2012 12 17 Dfw2012

2012/12/17

My big reading project for this year was to read everything written by and about David Foster Wallace. Here are the final stats:

It was a good project, a lot of fun and a bit of a challenge to be in that mindset for nearly nine months of reading. It wasn’t exclusive, I also made it through 25-30 other books so far this year.

It’s hard to put into words how DFW’s writing makes me think and feel, to me he’s a goddamned magician.

Every time I read ‘Good Old Neon’ from Oblivion, I wait for the moment. It’s never as good as it was the first time, because it’s not the surprise that it once was. I remember the feeling, in the second floor of the Skokie Public Library, reading bits of ‘Oblivion’ when I should have been studying for my MCSE.

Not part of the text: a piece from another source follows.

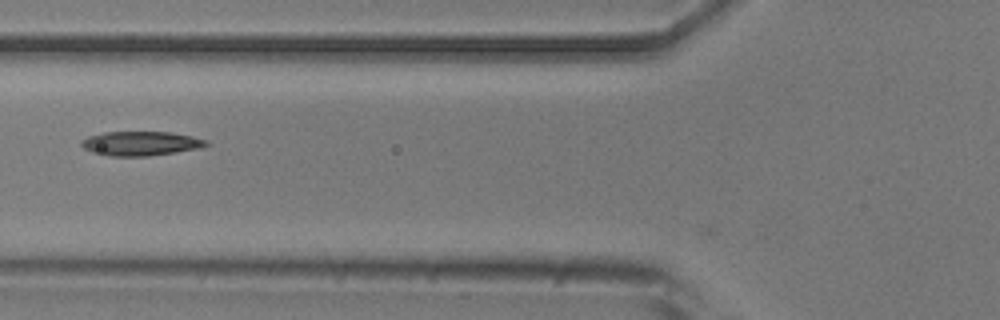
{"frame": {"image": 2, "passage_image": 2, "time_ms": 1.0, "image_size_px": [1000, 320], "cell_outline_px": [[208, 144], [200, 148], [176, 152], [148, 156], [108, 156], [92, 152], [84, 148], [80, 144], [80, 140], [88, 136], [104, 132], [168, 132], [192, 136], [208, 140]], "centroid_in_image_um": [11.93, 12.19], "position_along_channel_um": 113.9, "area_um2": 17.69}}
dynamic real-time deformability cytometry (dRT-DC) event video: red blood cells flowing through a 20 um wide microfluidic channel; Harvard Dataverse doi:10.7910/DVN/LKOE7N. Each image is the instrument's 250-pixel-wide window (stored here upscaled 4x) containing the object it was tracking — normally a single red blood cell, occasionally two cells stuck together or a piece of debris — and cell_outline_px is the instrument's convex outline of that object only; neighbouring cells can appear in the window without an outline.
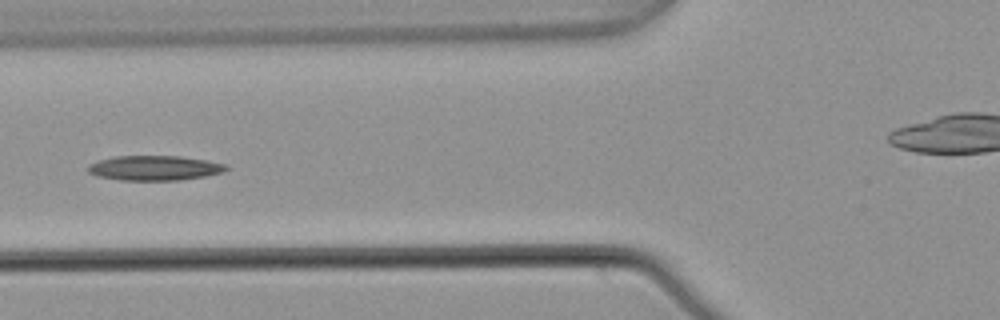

It’s on page 180, about halfway through. The narrator is gone (literally) and perspective has shifted and I remember feeling as if I was floating, as if I was inside the story as a observer, just as the narrator changed to the omniscient view and I saw myself as the character David Wallace.

It’s a goddamned magic trick and I look each time for the misdirection, but never catch it. Now it’s just anticipation and a humming inside my brain that I get when bearing witness to something truly good. It’s art that connects and it feels like an amplifier on my own thoughts. It’s the buzz I get from reading something good and worked over with and eye towards craftsmanship.

I get something similar from “Everything is Green”, but it’s different. While ‘GON’ is showy, its showy in a way that feels like a singular work, no one else could have written it and it’s voice is individual. ‘EIG’ hits me like the work of someone way too clever and is showing off how they can fill a story in so short of a space that still provides the reader with everything they need to know about the characters in three short pages.

Not all of his work has this magical moment, but I enjoy it when I catch it. It’s what makes the effort worthwhile. The digging a little deeper below the surface to find the real art.